## Fragmento proporcionado

══════════════════════════════

Hubo un tiempo cuando la literatura se ocupaba de recordarnos la realidad y de situarnos en ella desde los particulares puntos de vista y la genialidad de sus autores. Aún hoy, su valor, así como algunos escritores y pasajes, pueden venir en nuestro auxilio.

El pensamiento y la reflexión literaria pueden rescatarnos del ensimismamiento egoísta, de la abulia, de la apatía, de las fantasías propias del “buenismo” y de las falsas solidaridades…

Y lo hacen con mayor eficacia cuando se dan a la tarea de comprender y de narrar una auténtica Tradición, como lo es la Navidad. Pero… ¡Cuidado!, porque, al hacerlo, nos pueden llevar a descubrir una verdad que nos trasciende y que nos pone de cara ante nuestra propia y personal verdad.

¿De qué sirve, hermanos míos, que uno diga que tiene fe, si no tiene obras? ¿Por ventura la fe de ese tal puede salvarle? Si un hermano o hermana están desnudos y carecen del diario sustento, y uno de vosotros les dice: “Id en paz, calentaos y saciaos”, mas no les dais lo necesario para el cuerpo, ¿qué aprovecha aquello? Así también la fe, si no tiene obras, es muerta como tal.

══════════════════════════════

## Datos proporcionados

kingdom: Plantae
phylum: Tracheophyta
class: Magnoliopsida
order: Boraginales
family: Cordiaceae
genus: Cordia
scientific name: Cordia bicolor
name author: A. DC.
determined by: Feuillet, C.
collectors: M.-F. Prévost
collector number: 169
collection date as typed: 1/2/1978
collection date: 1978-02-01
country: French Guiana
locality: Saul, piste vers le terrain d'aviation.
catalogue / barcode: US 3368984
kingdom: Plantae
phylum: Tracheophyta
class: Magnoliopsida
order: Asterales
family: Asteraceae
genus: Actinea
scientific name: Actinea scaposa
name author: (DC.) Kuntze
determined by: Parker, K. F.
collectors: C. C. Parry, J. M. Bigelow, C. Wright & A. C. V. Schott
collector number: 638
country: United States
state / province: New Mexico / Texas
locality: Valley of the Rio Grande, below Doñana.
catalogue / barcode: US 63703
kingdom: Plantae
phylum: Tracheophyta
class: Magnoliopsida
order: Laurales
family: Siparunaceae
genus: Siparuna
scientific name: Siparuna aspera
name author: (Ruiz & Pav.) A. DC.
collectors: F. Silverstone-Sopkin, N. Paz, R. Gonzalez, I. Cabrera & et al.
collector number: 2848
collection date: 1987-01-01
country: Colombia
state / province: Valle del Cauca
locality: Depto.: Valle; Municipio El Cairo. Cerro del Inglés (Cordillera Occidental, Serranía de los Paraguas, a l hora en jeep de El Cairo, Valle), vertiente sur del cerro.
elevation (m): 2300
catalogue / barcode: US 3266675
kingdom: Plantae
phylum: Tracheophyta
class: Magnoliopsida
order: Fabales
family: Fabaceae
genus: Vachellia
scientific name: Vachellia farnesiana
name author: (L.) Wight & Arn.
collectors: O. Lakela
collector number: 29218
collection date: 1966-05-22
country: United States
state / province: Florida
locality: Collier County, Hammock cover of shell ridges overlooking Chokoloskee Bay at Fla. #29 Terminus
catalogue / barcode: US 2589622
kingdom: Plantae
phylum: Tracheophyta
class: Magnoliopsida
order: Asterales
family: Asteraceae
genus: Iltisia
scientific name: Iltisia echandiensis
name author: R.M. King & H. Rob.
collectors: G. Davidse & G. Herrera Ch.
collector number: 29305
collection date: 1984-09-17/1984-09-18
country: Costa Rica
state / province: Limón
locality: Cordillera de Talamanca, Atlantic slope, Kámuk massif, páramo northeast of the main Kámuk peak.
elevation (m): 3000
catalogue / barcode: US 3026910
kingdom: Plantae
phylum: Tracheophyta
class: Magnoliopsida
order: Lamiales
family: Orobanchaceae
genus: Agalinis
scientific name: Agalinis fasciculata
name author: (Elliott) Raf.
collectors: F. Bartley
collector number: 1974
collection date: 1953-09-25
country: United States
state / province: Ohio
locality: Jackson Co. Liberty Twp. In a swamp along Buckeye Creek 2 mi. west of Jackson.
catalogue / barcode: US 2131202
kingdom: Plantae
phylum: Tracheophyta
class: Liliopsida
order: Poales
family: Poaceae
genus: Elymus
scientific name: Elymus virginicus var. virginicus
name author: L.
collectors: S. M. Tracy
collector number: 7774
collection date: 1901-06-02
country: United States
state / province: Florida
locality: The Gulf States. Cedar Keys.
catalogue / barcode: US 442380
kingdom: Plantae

══════════════════════════════

## Ejercicio 1
Resume en tres oraciones el fragmento sobre la literatura y la Navidad.
## Ejercicio 2
Prosigue el fragmento sobre la literatura y la Navidad a partir de su última oración.

## Resultado esperado 1
La literatura, que en otro tiempo nos recordaba la realidad desde el punto de vista de sus autores, todavía puede auxiliarnos y rescatarnos del ensimismamiento egoísta, la apatía y las falsas solidaridades. Lo consigue con mayor eficacia cuando narra una auténtica Tradición como la Navidad, aunque así puede llevarnos a descubrir una verdad que nos trasciende y nos pone ante nuestra propia verdad. Además, el fragmento recoge un pasaje según el cual la fe que no va acompañada de obras, como dar lo necesario a quien carece de sustento, está muerta.

## Resultado esperado 2
Santiago 2, 14-17
La Santa Biblia, Versión de Mons. Juan Straubinger

Desde cuando Charles Dickens publicó en 1843 la que llegaría a ser su obra más famosa, «Un Cuento de Navidad» –también traducida bajo el título “Balada de Navidad”–, ésta no sólo mantiene su vigencia, sino que prevalece como una especie de oráculo, pues siempre logra tocar aquellas fibras que invitan a recobrar lo que nos queda de sensibilidad humana y de solidaridad, de verdadera Caridad.

Más allá de su innegable actualidad, esta admirable historia y muchas otras obras literarias que se establecieron como referentes de auténtica humanidad, hoy ya no transforman nuestra conducta ni alcanzan a influir en la consolidación de un modelo de sociedad, de igual modo que dejaron de hacerlo la educación y los valores que la cimentaban.

Truculencia sin moralejas

En estos tiempos en los que todo puede ser “deconstruido”, recodificado y reinterpretado, es decir, re-creado ideológicamente y re-presentado vía multimedia o por medio de la “IA”, el ‘transhumanismo’ ha conllevado a una pérdida del referente de la Caridad y, con él, del verdadero contexto de la Navidad. Saltan a la vista fenómenos que van mucho más allá de una simple brecha generacional: desde el desarraigo hasta la pérdida de la inocencia.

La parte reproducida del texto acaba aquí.